Sunshine, flowing booze, a green agenda, minimal clothing on beautiful people, tasty organic food, top quality local music; the Rise and Shine festival was an absolute winner on its debut. The one thing that I would have changed about the fest was that it lasted only one day.

It ticked all the boxes you want ticked when attending an acoustic day festival. I’ve attended similar events as well as various other debuting festivals and Rise and Shine did not suffer from the pitfalls that many others have.

There were no toilet issues, no irritating lines at the food stalls or bars, hardly any sound issues, and no bad vibes amongst the happy hippie tree huggers that came out (where are the people who dress like this on regular days?)

Noodle Dance

Without any hassles we could enjoy what we all forked R200 out for: the music.

And it was great. The highlight was what I saw as a coming of age for Naming James. I have been keeping an eye on Jamie’s career and this was without doubt his best performance that I have seen.

His guitar work was accurate, particularly on ‘Butcher’s Knife’, his raspy voice on key and his renditions of his songs – perhaps unnoticed by a few – were nicely changed up, offering those who are familiar with his work a different angle to view them from. The biggest compliment I can give him is that on this day he outshone his more illustrious contemporaries.

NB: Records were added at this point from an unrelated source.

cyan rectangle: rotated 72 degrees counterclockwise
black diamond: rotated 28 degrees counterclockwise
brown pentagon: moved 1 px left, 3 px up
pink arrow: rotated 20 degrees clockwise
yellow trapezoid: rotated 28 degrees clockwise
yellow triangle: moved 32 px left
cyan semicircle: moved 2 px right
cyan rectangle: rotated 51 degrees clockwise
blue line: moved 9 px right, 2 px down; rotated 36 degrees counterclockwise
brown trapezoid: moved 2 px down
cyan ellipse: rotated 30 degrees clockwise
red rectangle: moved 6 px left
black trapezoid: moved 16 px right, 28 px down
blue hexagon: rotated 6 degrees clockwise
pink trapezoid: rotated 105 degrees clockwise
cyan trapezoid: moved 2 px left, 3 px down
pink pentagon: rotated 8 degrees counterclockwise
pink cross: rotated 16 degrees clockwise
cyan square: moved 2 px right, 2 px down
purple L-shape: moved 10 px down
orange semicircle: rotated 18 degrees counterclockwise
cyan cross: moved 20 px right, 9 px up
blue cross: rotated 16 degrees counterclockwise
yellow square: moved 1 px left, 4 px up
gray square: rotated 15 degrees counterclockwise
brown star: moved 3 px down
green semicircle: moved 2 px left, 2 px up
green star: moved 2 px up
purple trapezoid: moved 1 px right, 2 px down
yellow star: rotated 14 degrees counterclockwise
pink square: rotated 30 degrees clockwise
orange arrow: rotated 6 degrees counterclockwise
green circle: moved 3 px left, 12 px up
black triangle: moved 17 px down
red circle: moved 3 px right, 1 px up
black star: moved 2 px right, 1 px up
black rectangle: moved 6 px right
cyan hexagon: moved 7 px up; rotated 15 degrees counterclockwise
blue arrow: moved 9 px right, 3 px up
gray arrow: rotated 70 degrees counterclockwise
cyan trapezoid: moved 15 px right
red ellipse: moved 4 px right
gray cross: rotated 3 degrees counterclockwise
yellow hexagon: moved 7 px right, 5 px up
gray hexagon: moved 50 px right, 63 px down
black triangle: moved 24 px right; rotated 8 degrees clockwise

That is not to say that he was the lone light. Some Grow Young are an extremely talented duo. The left/right hand combination adds a nice little twist to their cohesive partnership the same way Hashim Amla and Greame Smith do. But like our Protea heroes these guys deliver. Keep an eye on them.

Tidal Waves were their usual jammy chilled selves and their rendition of ‘Redemption Song’ was beautiful. It was also the one song that everyone in the audience knew the words to.

Tidal Waves

Jeremy Loops became the first person in history to get a group of people who were not toddlers jamming to ‘Row Row Row Your Boat’. It was too cool and just summed up the sun-shiney, feel good vibes this oak from Cape Town makes you feel when you jam along with him live. You could say that his music lacks something without the spectacle of watching him live, that his guitar work is perhaps not as good as his harmonica or beat box and his lyrics are not as thought provoking as they could be. But wow he is a top quality live act!

Shadowclub rounded the show off with the most stripped down performance I’ve seen them do. I loved it. The guitar was crisp without the usual distortion and it really worked well with haunting, floating vocals. Isaac Klawansky looked a bit lost without his high energy drumming, instead toning it down with a small kick-drum and a tambourine. I liked the sound he made, as the ‘chk’ sound that you need for an acoustic stage was nicely provided with the tambourine as opposed to a slapping technique on a guitar but the lanky tattooed drummer at times looked like he would rather have been somewhere else.


As a festival, I loved Rise and Shine, it represented a perfect day out. A flawless display from the organisers deserves a mention and it is a clear indication that events of this nature are starting to get the attention that they deserve.